Hotel Transylvania in a hotel in Transylvania

A laptop playing the movie Hotel Transylvania

Photo by Justin Caffier

One of these films is clearly not like the others, but as I just happened to be traveling in Romania when asked to do this piece, there was no way I was going to squander the opportunity. Nestled in the breathtaking Carpathian mountains, the bright, charming Zabola Estate is a far more inviting Transylvanian hotel than the gothic, monster-filled titular one from Genndy Tartakovsky’s 2012 animated feature, Hotel Transylvania. My room for the night was a luxurious villa apartment built around 1900 to host Romanian VIPs only to fall into disrepair during the communist regime, before being renovated recently as a destination resort. If I was to wring an ounce of spookiness from a PG-rated kids comedy starring a vampire who never bites anyone, the creaky herringbone wood floors and fake candles on wrought-iron sconces of Zabola seemed a far better ambiance for it than anything I’d find at a Transylvanian Hilton.
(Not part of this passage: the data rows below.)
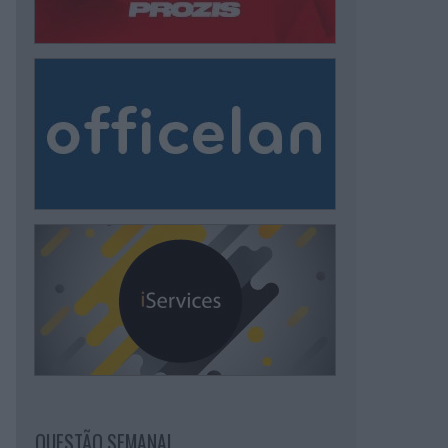
QUESTÃO SEMANAL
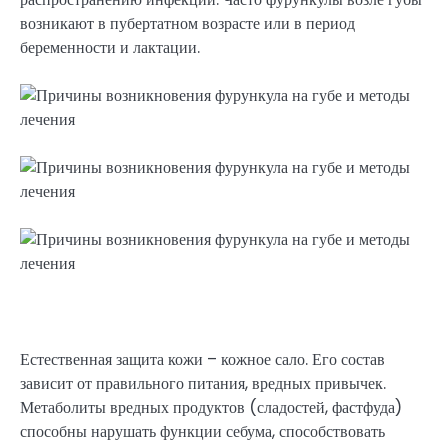
возникают в пубертатном возрасте или в период
беременности и лактации.
Естественная защита кожи – кожное сало. Его состав
зависит от правильного питания, вредных привычек.
Метаболиты вредных продуктов (сладостей, фастфуда)
способны нарушать функции себума, способствовать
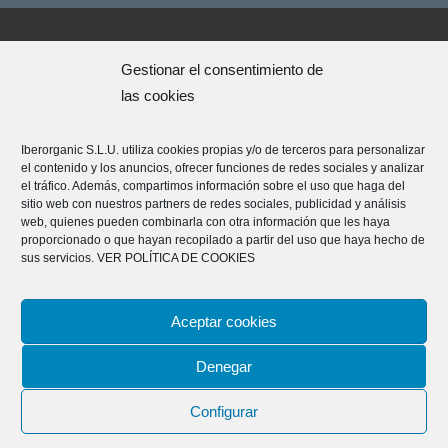
Programa amigos
Gestionar el consentimiento de
Aviso Legal
las cookies
Condiciones generales
Política de Privacidad
Iberorganic S.L.U. utiliza cookies propias y/o de terceros para personalizar
Política de cookies
el contenido y los anuncios, ofrecer funciones de redes sociales y analizar
Política de devoluciones
el tráfico. Además, compartimos información sobre el uso que haga del
sitio web con nuestros partners de redes sociales, publicidad y análisis
Plataforma Resolución de Litigios
web, quienes pueden combinarla con otra información que les haya
proporcionado o que hayan recopilado a partir del uso que haya hecho de
Iberorganic S.L.U – Av. del Ecuador 85, bajo, 46025 Valencia
sus servicios.
VER POLÍTICA DE COOKIES
– Tel: 96 364 16 15 / 652 057 407
Aceptar cookies
Denegar
Configurar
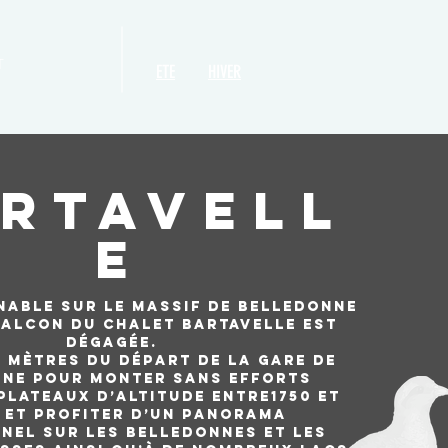
T
ETE
HIVER
rtavell
e
nable sur le massif de Belledonne
balcon du chalet Bartavelle est
dégagée.
0 mètres du départ de la gare de
ine pour monter sans efforts
plateaux d’altitude entre1750 et
 et profiter d’un panorama
nel sur Les Belledonnes et les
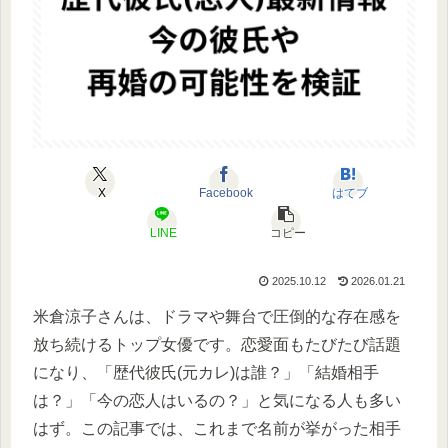
X
Facebook
はてブ
LINE
コピー
2025.10.12
2026.01.21
米倉涼子さんは、ドラマや舞台で圧倒的な存在感を
放ち続けるトップ女優です。恋愛面もたびたび話題
になり、「歴代彼氏(元カレ)は誰？」「結婚相手
は？」「今の恋人はいるの？」と気になる人も多い
はず。この記事では、これまで名前が挙がった相手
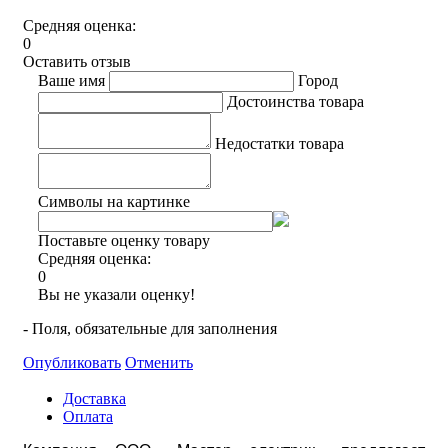
Средняя оценка:
0
Оставить отзыв
Ваше имя
Город
Достоинства товара
Недостатки товара
Символы на картинке
Поставьте оценку товару
Средняя оценка:
0
Вы не указали оценку!
- Поля, обязательные для заполнения
Опубликовать
Отменить
Доставка
Оплата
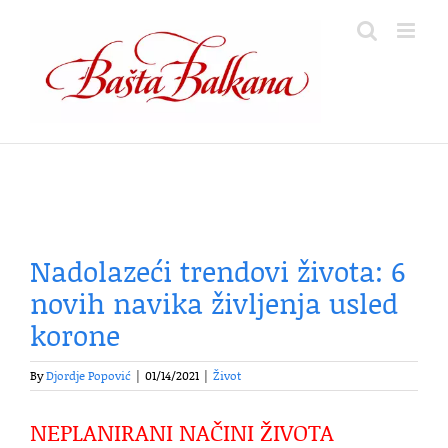
Skip
to
content
Nadolazeći trendovi života: 6
novih navika življenja usled
korone
By
Djordje Popović
|
01/14/2021
|
Život
NEPLANIRANI NAČINI ŽIVOTA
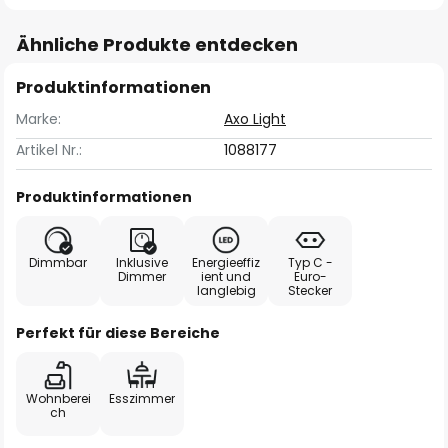
Ähnliche Produkte entdecken
Produktinformationen
Marke:
Axo Light
Artikel Nr.:
1088177
Produktinformationen
Dimmbar
Inklusive
Energieeffiz
Typ C -
Dimmer
ient und
Euro-
langlebig
Stecker
Perfekt für diese Bereiche
Wohnberei
Esszimmer
ch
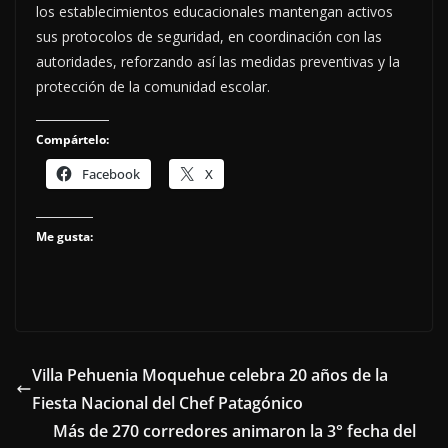
los establecimientos educacionales mantengan activos
sus protocolos de seguridad, en coordinación con las
autoridades, reforzando así las medidas preventivas y la
protección de la comunidad escolar.
Compártelo:
Facebook
X
Me gusta:
Villa Pehuenia Moquehue celebra 20 años de la
Fiesta Nacional del Chef Patagónico
Más de 270 corredores animaron la 3° fecha del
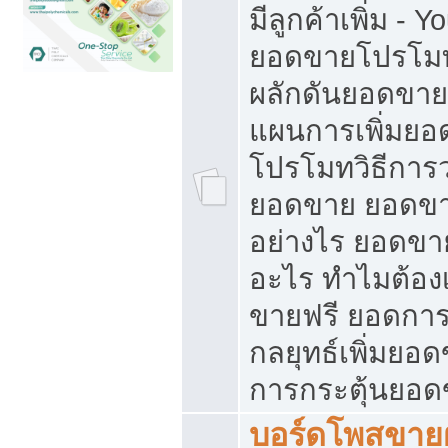
มีลูกค้าเพิ่ม - 
ยอดขายโปรโมท
ผลักดันยอดขา
แผนการเพิ่มยอ
โปรโมทวิธีการ
ยอดขาย ยอดขา
อย่างไร ยอดขา
อะไร ทำไมต้อง
ขายฟรี ยอดการ
กลยุทธ์เพิ่มยอ
การกระตุ้นยอ
บอร์ดโพสขายฝ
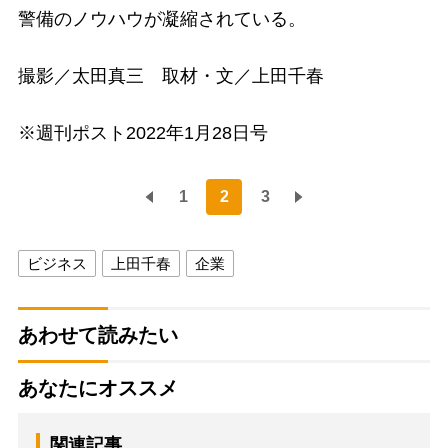
警備のノウハウが凝縮されている。
撮影／太田真三 取材・文／上田千春
※週刊ポスト2022年1月28日号
1
2
3
ビジネス
上田千春
企業
あわせて読みたい
あなたにオススメ
関連記事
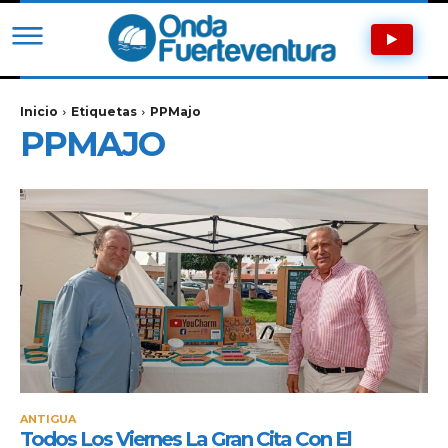
Inicio
Etiquetas
PPMajo
PPMAJO
ANTIGUA
Todos Los Viernes La Gran Cita Con El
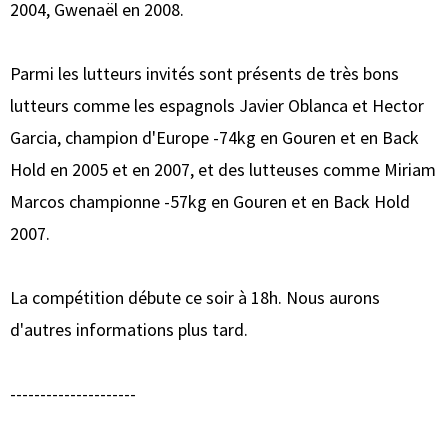
2004, Gwenaël en 2008.
Parmi les lutteurs invités sont présents de très bons
lutteurs comme les espagnols Javier Oblanca et Hector
Garcia, champion d'Europe -74kg en Gouren et en Back
Hold en 2005 et en 2007, et des lutteuses comme Miriam
Marcos championne -57kg en Gouren et en Back Hold
2007.
La compétition débute ce soir à 18h. Nous aurons
d'autres informations plus tard.
---------------------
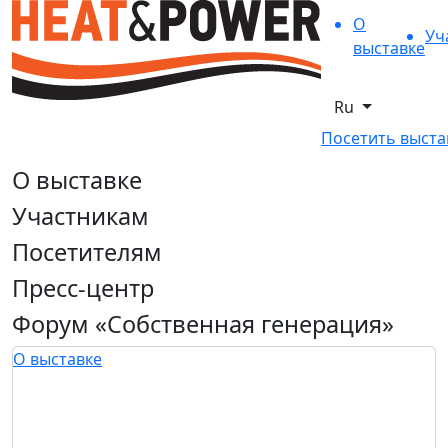
О
Уч
выставке
Ru
Посетить выста
О выставке
Участникам
Посетителям
Пресс-центр
Форум «Собственная генерация»
О выставке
I dimmed the lights, opened the door to the terrace (so that Dracula could fly in while I watched if he wanted to), pressed play on my laptop, and climbed into the warm claw-footed bath I’d drawn for myself in the center of the room.

Despite these efforts to set the mood, the film failed to tease any shrieks or jumps from me. In fact, the scariest thing to come of the whole ordeal was my pruned body when I emerged from my 90 minute bath like the old woman in The Shining. Gorgeous movie, though, and possibly the most tolerable one to star both Adam Sandler and Kevin James.